### About this exercise
Reproduce each record in the listing below exactly as written.

### Data in this exercise
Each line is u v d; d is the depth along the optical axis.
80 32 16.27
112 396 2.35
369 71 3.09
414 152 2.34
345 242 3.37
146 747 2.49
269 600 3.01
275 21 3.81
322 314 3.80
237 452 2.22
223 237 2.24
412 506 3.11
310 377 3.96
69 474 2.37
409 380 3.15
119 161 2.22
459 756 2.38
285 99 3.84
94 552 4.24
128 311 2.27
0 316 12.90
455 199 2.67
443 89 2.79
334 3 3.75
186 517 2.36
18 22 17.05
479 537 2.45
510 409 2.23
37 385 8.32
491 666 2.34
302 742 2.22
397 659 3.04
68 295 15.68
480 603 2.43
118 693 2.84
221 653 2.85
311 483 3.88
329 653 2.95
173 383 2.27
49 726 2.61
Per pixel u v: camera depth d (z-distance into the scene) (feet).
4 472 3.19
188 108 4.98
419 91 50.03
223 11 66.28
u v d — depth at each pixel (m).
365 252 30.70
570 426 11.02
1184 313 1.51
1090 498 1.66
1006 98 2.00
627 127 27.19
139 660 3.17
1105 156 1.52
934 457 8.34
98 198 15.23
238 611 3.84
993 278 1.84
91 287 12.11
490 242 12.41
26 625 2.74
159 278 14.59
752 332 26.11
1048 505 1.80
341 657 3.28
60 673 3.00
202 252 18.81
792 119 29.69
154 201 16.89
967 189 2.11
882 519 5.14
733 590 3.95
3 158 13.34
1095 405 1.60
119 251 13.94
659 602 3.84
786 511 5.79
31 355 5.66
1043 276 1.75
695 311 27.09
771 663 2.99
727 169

### Expected output
Each line is u v d; d is the depth along the optical axis.
80 32 16.27
112 396 2.35
369 71 3.09
414 152 2.34
345 242 3.37
146 747 2.49
269 600 3.01
275 21 3.81
322 314 3.80
237 452 2.22
223 237 2.24
412 506 3.11
310 377 3.96
69 474 2.37
409 380 3.15
119 161 2.22
459 756 2.38
285 99 3.84
94 552 4.24
128 311 2.27
0 316 12.90
455 199 2.67
443 89 2.79
334 3 3.75
186 517 2.36
18 22 17.05
479 537 2.45
510 409 2.23
37 385 8.32
491 666 2.34
302 742 2.22
397 659 3.04
68 295 15.68
480 603 2.43
118 693 2.84
221 653 2.85
311 483 3.88
329 653 2.95
173 383 2.27
49 726 2.61
Per pixel u v: camera depth d (z-distance into the scene) (feet).
4 472 3.19
188 108 4.98
419 91 50.03
223 11 66.28
u v d — depth at each pixel (m).
365 252 30.70
570 426 11.02
1184 313 1.51
1090 498 1.66
1006 98 2.00
627 127 27.19
139 660 3.17
1105 156 1.52
934 457 8.34
98 198 15.23
238 611 3.84
993 278 1.84
91 287 12.11
490 242 12.41
26 625 2.74
159 278 14.59
752 332 26.11
1048 505 1.80
341 657 3.28
60 673 3.00
202 252 18.81
792 119 29.69
154 201 16.89
967 189 2.11
882 519 5.14
733 590 3.95
3 158 13.34
1095 405 1.60
119 251 13.94
659 602 3.84
786 511 5.79
31 355 5.66
1043 276 1.75
695 311 27.09
771 663 2.99
727 169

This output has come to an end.